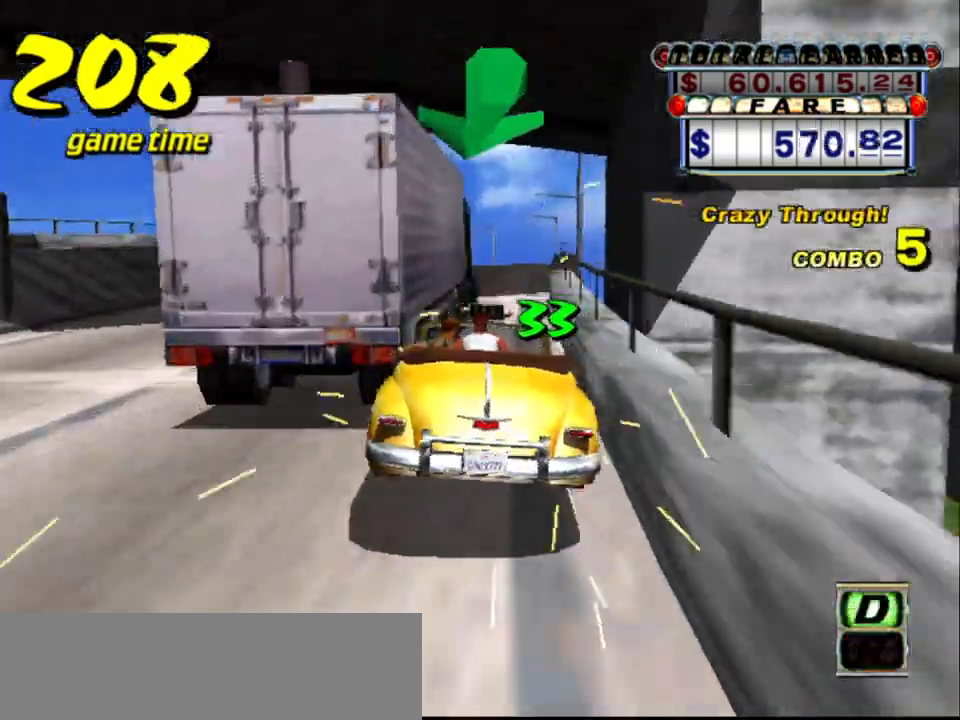
{"keys": [], "events": [[117, "right", "up"], [117, "tab", "down"], [117, "up", "up"], [167, "s", "up"], [200, "tab", "up"], [350, "a", "down"], [350, "right", "down"], [450, "a", "up"], [450, "right", "up"]]}
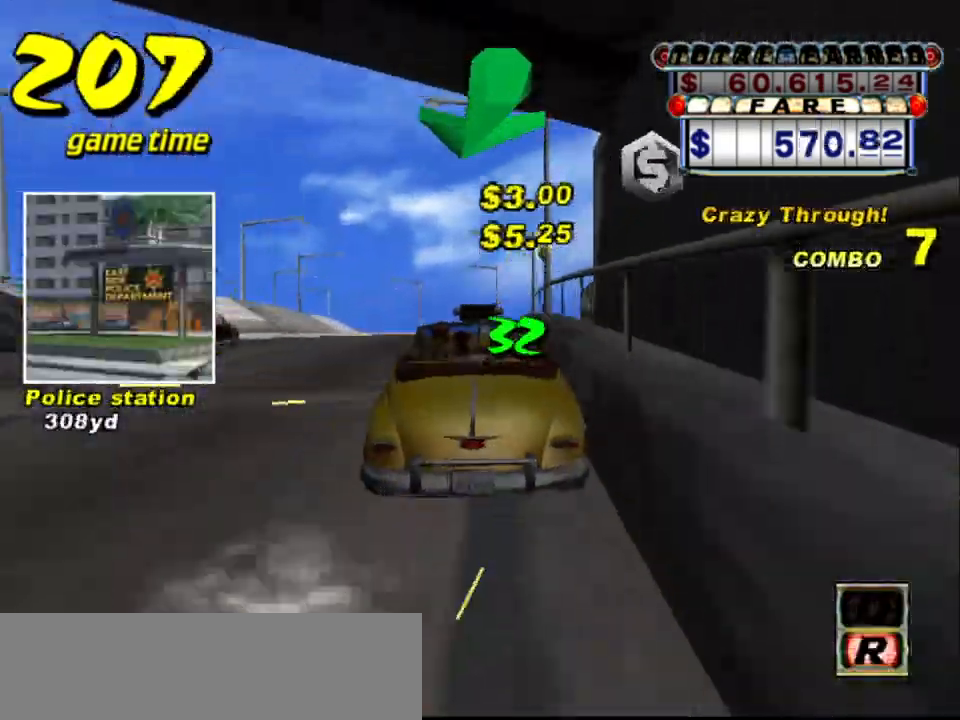
{"keys": ["s"], "events": [[34, "s", "down"], [84, "right", "down"], [84, "up", "down"], [217, "right", "up"], [217, "s", "up"], [217, "up", "up"], [317, "a", "down"], [367, "right", "down"], [400, "a", "up"], [400, "right", "up"], [500, "s", "down"]]}
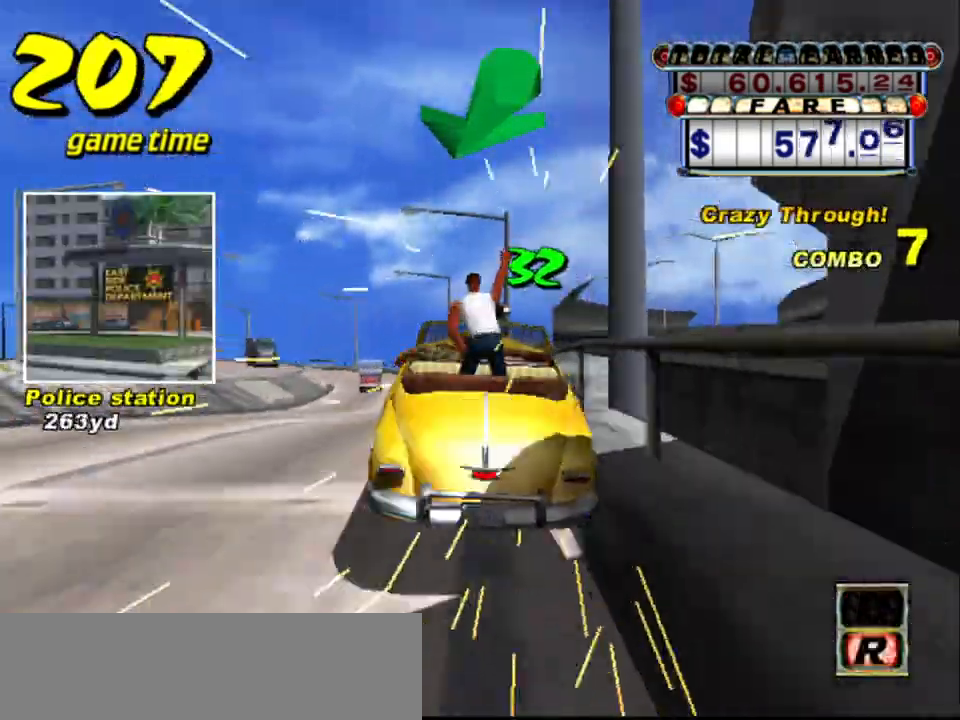
{"keys": ["s", "up"], "events": [[50, "right", "down"], [50, "up", "down"], [100, "right", "up"], [150, "up", "up"], [200, "s", "up"], [250, "a", "down"], [250, "right", "down"], [334, "a", "up"], [334, "right", "up"], [434, "s", "down"], [484, "up", "down"]]}
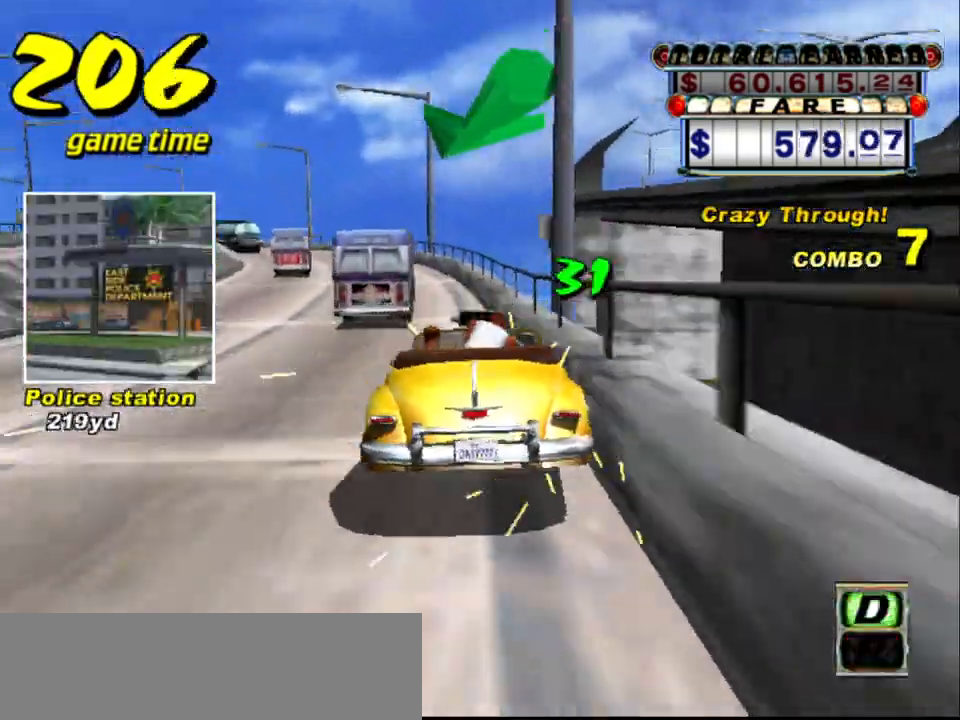
{"keys": ["s", "up"], "events": [[150, "right", "down"], [200, "right", "up"], [200, "s", "up"], [200, "up", "up"], [250, "a", "down"], [350, "a", "up"], [434, "s", "down"], [484, "up", "down"]]}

*EXERCISE OBJECTIVE*.
Your reply must match the data above line for line, except that it holds no pictures.

*SOLUTION TO THIS EXERCISE*.
{"keys": [], "events": [[117, "right", "up"], [117, "tab", "down"], [117, "up", "up"], [167, "s", "up"], [200, "tab", "up"], [350, "a", "down"], [350, "right", "down"], [450, "a", "up"], [450, "right", "up"]]}
{"keys": ["s"], "events": [[34, "s", "down"], [84, "right", "down"], [84, "up", "down"], [217, "right", "up"], [217, "s", "up"], [217, "up", "up"], [317, "a", "down"], [367, "right", "down"], [400, "a", "up"], [400, "right", "up"], [500, "s", "down"]]}
{"keys": ["s", "up"], "events": [[50, "right", "down"], [50, "up", "down"], [100, "right", "up"], [150, "up", "up"], [200, "s", "up"], [250, "a", "down"], [250, "right", "down"], [334, "a", "up"], [334, "right", "up"], [434, "s", "down"], [484, "up", "down"]]}
{"keys": ["s", "up"], "events": [[150, "right", "down"], [200, "right", "up"], [200, "s", "up"], [200, "up", "up"], [250, "a", "down"], [350, "a", "up"], [434, "s", "down"], [484, "up", "down"]]}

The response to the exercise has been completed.